• SOURCE MATERIAL
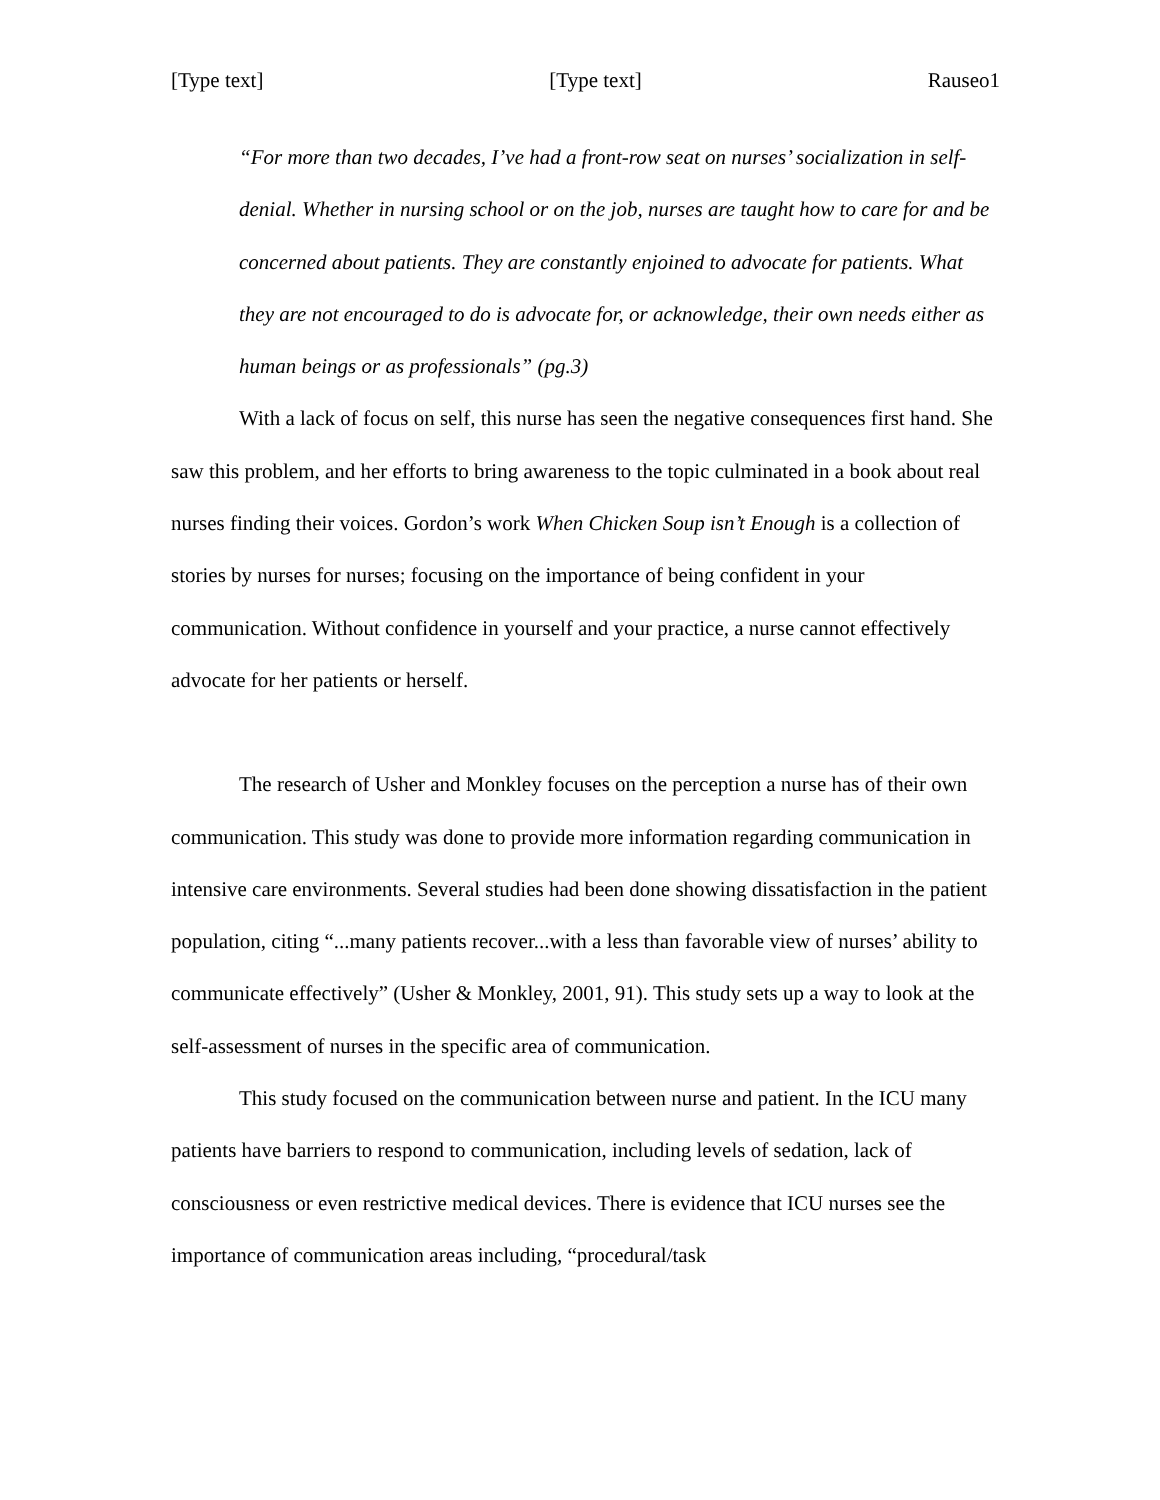[Type text] [Type text] Rauseo1
“For more than two decades, I’ve had a front-row seat on nurses’ socialization in self-denial. Whether in nursing school or on the job, nurses are taught how to care for and be concerned about patients. They are constantly enjoined to advocate for patients. What they are not encouraged to do is advocate for, or acknowledge, their own needs either as human beings or as professionals” (pg.3)
With a lack of focus on self, this nurse has seen the negative consequences first hand. She saw this problem, and her efforts to bring awareness to the topic culminated in a book about real nurses finding their voices. Gordon’s work When Chicken Soup isn’t Enough is a collection of stories by nurses for nurses; focusing on the importance of being confident in your communication. Without confidence in yourself and your practice, a nurse cannot effectively advocate for her patients or herself.
The research of Usher and Monkley focuses on the perception a nurse has of their own communication. This study was done to provide more information regarding communication in intensive care environments. Several studies had been done showing dissatisfaction in the patient population, citing “...many patients recover...with a less than favorable view of nurses’ ability to communicate effectively” (Usher & Monkley, 2001, 91). This study sets up a way to look at the self-assessment of nurses in the specific area of communication.
This study focused on the communication between nurse and patient. In the ICU many patients have barriers to respond to communication, including levels of sedation, lack of consciousness or even restrictive medical devices. There is evidence that ICU nurses see the importance of communication areas including, “procedural/task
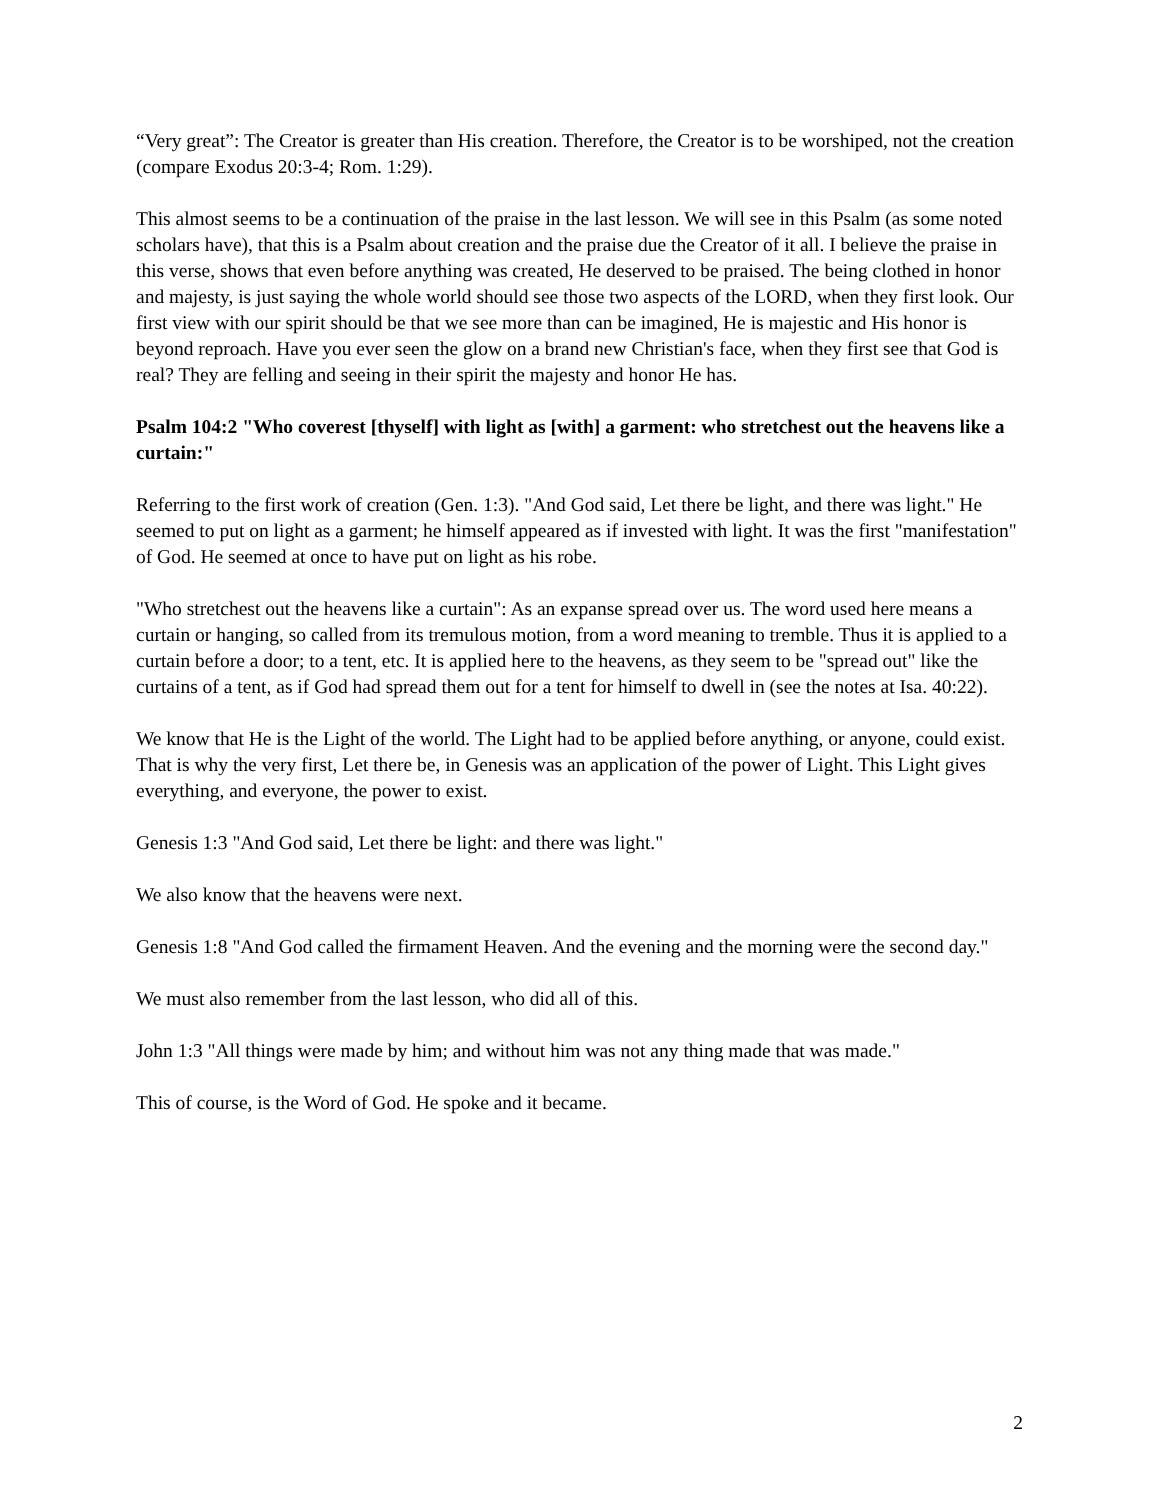“Very great”: The Creator is greater than His creation. Therefore, the Creator is to be worshiped, not the creation (compare Exodus 20:3-4; Rom. 1:29).
This almost seems to be a continuation of the praise in the last lesson. We will see in this Psalm (as some noted scholars have), that this is a Psalm about creation and the praise due the Creator of it all. I believe the praise in this verse, shows that even before anything was created, He deserved to be praised. The being clothed in honor and majesty, is just saying the whole world should see those two aspects of the LORD, when they first look. Our first view with our spirit should be that we see more than can be imagined, He is majestic and His honor is beyond reproach. Have you ever seen the glow on a brand new Christian's face, when they first see that God is real? They are felling and seeing in their spirit the majesty and honor He has.
Psalm 104:2 "Who coverest [thyself] with light as [with] a garment: who stretchest out the heavens like a curtain:"
Referring to the first work of creation (Gen. 1:3). "And God said, Let there be light, and there was light." He seemed to put on light as a garment; he himself appeared as if invested with light. It was the first "manifestation" of God. He seemed at once to have put on light as his robe.
"Who stretchest out the heavens like a curtain": As an expanse spread over us. The word used here means a curtain or hanging, so called from its tremulous motion, from a word meaning to tremble. Thus it is applied to a curtain before a door; to a tent, etc. It is applied here to the heavens, as they seem to be "spread out" like the curtains of a tent, as if God had spread them out for a tent for himself to dwell in (see the notes at Isa. 40:22).
We know that He is the Light of the world. The Light had to be applied before anything, or anyone, could exist. That is why the very first, Let there be, in Genesis was an application of the power of Light. This Light gives everything, and everyone, the power to exist.
Genesis 1:3 "And God said, Let there be light: and there was light."
We also know that the heavens were next.
Genesis 1:8 "And God called the firmament Heaven. And the evening and the morning were the second day."
We must also remember from the last lesson, who did all of this.
John 1:3 "All things were made by him; and without him was not any thing made that was made."
This of course, is the Word of God. He spoke and it became.
2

• REQUIRED WORK
Give again, word for word, only the lines that run from the top of the data above through the line with "20:3-4; Rom. 1:29).". Drop the pictures.

• OUTPUT OF THE EXERCISE
[Type text] [Type text] Rauseo1
“For more than two decades, I’ve had a front-row seat on nurses’ socialization in self-denial. Whether in nursing school or on the job, nurses are taught how to care for and be concerned about patients. They are constantly enjoined to advocate for patients. What they are not encouraged to do is advocate for, or acknowledge, their own needs either as human beings or as professionals” (pg.3)
With a lack of focus on self, this nurse has seen the negative consequences first hand. She saw this problem, and her efforts to bring awareness to the topic culminated in a book about real nurses finding their voices. Gordon’s work When Chicken Soup isn’t Enough is a collection of stories by nurses for nurses; focusing on the importance of being confident in your communication. Without confidence in yourself and your practice, a nurse cannot effectively advocate for her patients or herself.
The research of Usher and Monkley focuses on the perception a nurse has of their own communication. This study was done to provide more information regarding communication in intensive care environments. Several studies had been done showing dissatisfaction in the patient population, citing “...many patients recover...with a less than favorable view of nurses’ ability to communicate effectively” (Usher & Monkley, 2001, 91). This study sets up a way to look at the self-assessment of nurses in the specific area of communication.
This study focused on the communication between nurse and patient. In the ICU many patients have barriers to respond to communication, including levels of sedation, lack of consciousness or even restrictive medical devices. There is evidence that ICU nurses see the importance of communication areas including, “procedural/task
“Very great”: The Creator is greater than His creation. Therefore, the Creator is to be worshiped, not the creation (compare Exodus 20:3-4; Rom. 1:29).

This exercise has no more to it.